Eating a diet rich in fruits and vegetables can do more than cut cancer risk. A plant-centered, high-fiber diet can also reduce the risk of other health problems that breast cancer patients may face, such as obesity and cardiovascular disease. Consequently, women with breast cancer are encouraged to include a variety of colorful fruits and vegetables in their daily diets.

Opt for Whole Grains

A diet that emphasizes other fiber-rich foods is also encouraged for breast cancer survivors. Choosing whole grains, such as brown rice, oatmeal or whole-wheat bread instead of refined, lower-fiber alternatives, in addition to eating more legumes, such as lentils, black-eyed peas or pinto beans, can influence cancer risk or recurrence rates through different mechanisms.

A high-fiber diet has also been shown to reduce blood estrogen levels, lower the risk of obesity and decrease inflammation — all factors related to breast cancer development. While more research will help determine how fiber affects different breast cancer types, a fiber-rich diet can cut the risk of developing breast cancer by 11 percent, according to a 2011 study published in The American Journal of Clinical Nutrition.

Choose Healthy Fats

Cancer prevention and treatment guidelines commonly recommend a low-fat diet, but research results on this connection have been inconsistent. For example, the WINS trial linked a low-fat diet to lower recurrence and greater survival rates, but these benefits were much more significant in women with ER-negative breast cancer. Instead of a focus on total fat, conclusions from a 2013 research summary direct breast cancer survivors to reduce saturated fat and incorporate more omega-3 fats into their diet.

This can be accomplished by decreasing animal protein and replacing some or all animal protein with plant proteins, such as nuts, seeds, legumes and soy products. In addition, choose leaner options like fish and poultry, and reduce or avoid sausages, high-fat lunch meats and red meats, such as beef, pork or lamb.

Other lower-fat choices include nonfat or low-fat milk, yogurt and cheese, or plant sources of these foods, such as fortified soy or almond milk or vegan cheese. Incorporate omega-3 fats by eating fatty fish, such as salmon or sardines, or by adding walnuts or flaxseeds to your diet.

(Image: Veena Nair/Moment/GettyImages)

Are Soy and Flaxseeds OK?

**Assignment 1:** In the text on diet for breast cancer survivors, by how much can a fiber-rich diet cut the risk of developing breast cancer, according to the 2011 study it cites?
**Assignment 2:** Revise the part of the breast cancer diet text that opens with the words containing "This can be" and closes with "pork or lamb.", putting "turkey" in place of "poultry".
**Assignment 3:** Carry the text on diet for breast cancer survivors further, writing on from its final heading.

**Data below:**
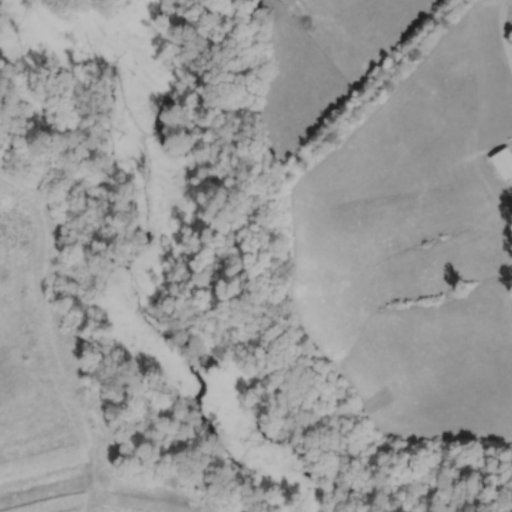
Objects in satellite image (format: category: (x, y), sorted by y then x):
road: (505, 30)
building: (503, 163)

**Answer 1:** By 11 percent.

**Answer 2:**
This can be accomplished by decreasing animal protein and replacing some or all animal protein with plant proteins, such as nuts, seeds, legumes and soy products. In addition, choose leaner options like fish and turkey, and reduce or avoid sausages, high-fat lunch meats and red meats, such as beef, pork or lamb.

**Answer 3:**
Soy contains phytoestrogens, or plant-based estrogens, which has raised concerns regarding soy's role in the development of breast cancer; however, whole soy products, such as tofu, edamame or soy milk, have been shown to reduce the risk of breast cancer, including ER-positive cancers. This plant protein is also considered a healthy choice for breast cancer survivors.

In fact, a 2010 study from JAMA of more than 5,000 women living in China linked regular, whole soy intake to a reduced recurrence of all breast cancer types. However, isolated soy — found in supplements, soy powder or processed foods — should not be emphasized, as these foods have not been shown to be protective.

Flaxseeds are rich in lignans, a phytoestrogen, and also a good source of omega-3 fats and dietary fiber. Animal studies (like the ones mentioned in a 2018 review from Frontiers in Nutrition) have shown that components of flaxseed can reduce tumor size and inhibit the growth of ER-positive and ER-negative breast cancer cells. And the same review (which also included human trials), found foods that contain lignan, such as flaxseed, may also help decrease breast cancer risk.

Although incorporating small amounts of flaxseed into a healthy diet is encouraged, inadequate human research is available to recommend large amounts of flaxseed, or flaxseed supplements, as a therapy for breast cancer.

Seek Individualized Recommendations

Ideally, you should speak with your oncologist and dietitian to obtain personalized dietary recommendations. If you're actively going through chemotherapy, for instance, nausea and other side effects my temporarily impair your ability to eat an optimal diet.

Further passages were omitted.